From the Journals

Icosapent ethyl’s CV mortality benefit magnified in patients with prior MI


 

FROM THE JOURNAL OF THE AMERICAN COLLEGE OF CARDIOLOGY

Prior TG-lowering studies disappointing

In fact, several studies evaluating other strategies for TG reductions have been disappointing, according to an accompanying editorial (J Am Coll Cardiol. 2022 Apr 25; doi: 10.1016/j.jacc.2022.03.001). For example, the STRENGTH trial did not show clinical benefits despite a slightly greater reduction in TGs than that shown in REDUCE-IT (19% reduction vs. 18.3%).

Overall, the REDUCE-IT trial and the prior-MI REDUCE-IT substudy show that there is targetable residual risk in high risk patients on statin therapy. One of the authors of the editorial that accompanied the prior-MI substudy of REDUCE-IT, William E. Boden, MD, professor of medicine, Boston University, emphasized this point. On the basis of REDUCE-IT, he said he believes that IPE should be considered to have broad indications as an adjunctive treatment to other lipid-lowering strategies.

“My practice centers on optimizing secondary prevention in high-risk patients who have elevated TG levels despite well-controlled LDL levels on statins, ezetimibe, or even PCSK-9 [proprotein convertase subtilisin/kexin type 9] inhibitors,” Dr. Boden said in an interview. Patients with diabetes are notorious for presenting with this profile of dyslipidemia, but he added that “even nondiabetics with prior MI, acute coronary syndrome, or revascularization will benefit from the addition of IPE to high-potency statins.”

Although the American Heart Association and the American College of Cardiology have not yet updated their guidelines to include IPE, Dr. Boden pointed out that the European Society of Cardiology, the Canadian Cardiovascular Society, and the American Diabetes Society have.

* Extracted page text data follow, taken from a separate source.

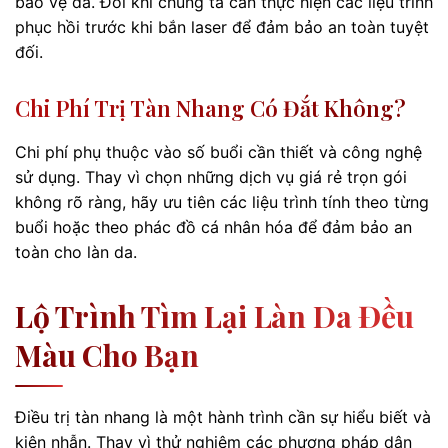
bảo vệ da. Đôi khi chúng ta cần thực hiện các liệu trình
phục hồi trước khi bắn laser để đảm bảo an toàn tuyệt
đối.
Chi Phí Trị Tàn Nhang Có Đắt Không?
Chi phí phụ thuộc vào số buổi cần thiết và công nghệ
sử dụng. Thay vì chọn những dịch vụ giá rẻ trọn gói
không rõ ràng, hãy ưu tiên các liệu trình tính theo từng
buổi hoặc theo phác đồ cá nhân hóa để đảm bảo an
toàn cho làn da.
Lộ Trình Tìm Lại Làn Da Đều
Màu Cho Bạn
Điều trị tàn nhang là một hành trình cần sự hiểu biết và
kiên nhẫn. Thay vì thử nghiệm các phương pháp dân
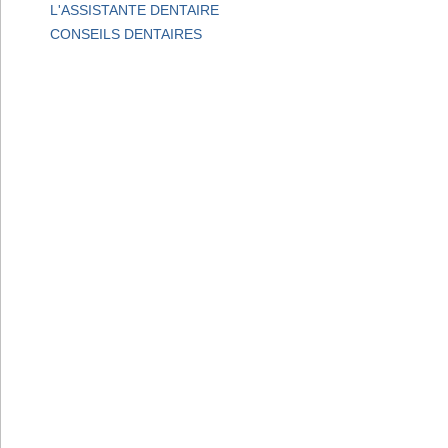
L'ASSISTANTE DENTAIRE
CONSEILS DENTAIRES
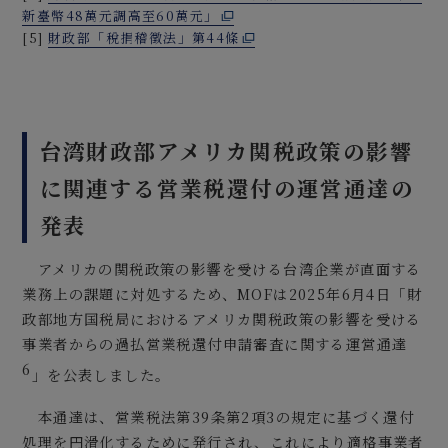
新臺幣48萬元調高至60萬元」
[5]
財政部「稅捐稽徵法」第44條
台湾財政部アメリカ関税政策の影響
に関連する営業税還付の運営通達の
発表
アメリカの関税政策の影響を受ける台湾企業が直面する
業務上の課題に対処するため、MOFは2025年6月4日「財
政部地方国税局におけるアメリカ関税政策の影響を受ける
事業者からの過払営業税還付申請審査に関する運営通達
6
」を公表しました。
本通達は、営業税法第39条第2項3の規定に基づく還付
処理を円滑化するために発行され、これにより適格事業者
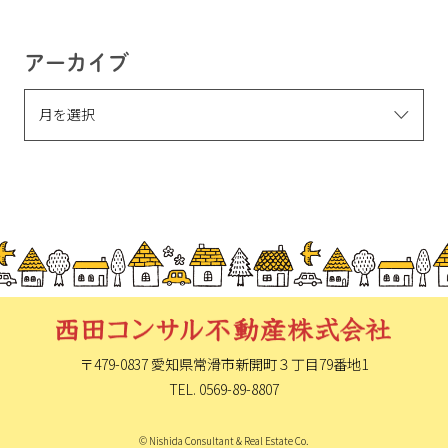
アーカイブ
〒479-0837 愛知県常滑市新開町
３丁目79番地1
TEL. 0569-89-8807
© Nishida Consultant & Real Estate Co.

Dr. Bhatt added that there is a clear message from REDUCE-IT that IPE addresses residual risk.

Targeting the subgroup of high-risk patients with elevated TGs “is easy” because they are so readily identifiable, according to Dr. Bhatt, but he said it should be used for any patient that meet the entry criteria used for REDUCE-IT.

“The overall results of REDUCE-IT were robustly positive, so I wouldn’t just use it in patients with prior MI,” Dr. Bhatt said.

Dr. Bhatt reports financial relationships with more than 20 pharmaceutical companies, including Amarin, which provided funding for this trial. Dr. Boden reports no potential conflicts of interest.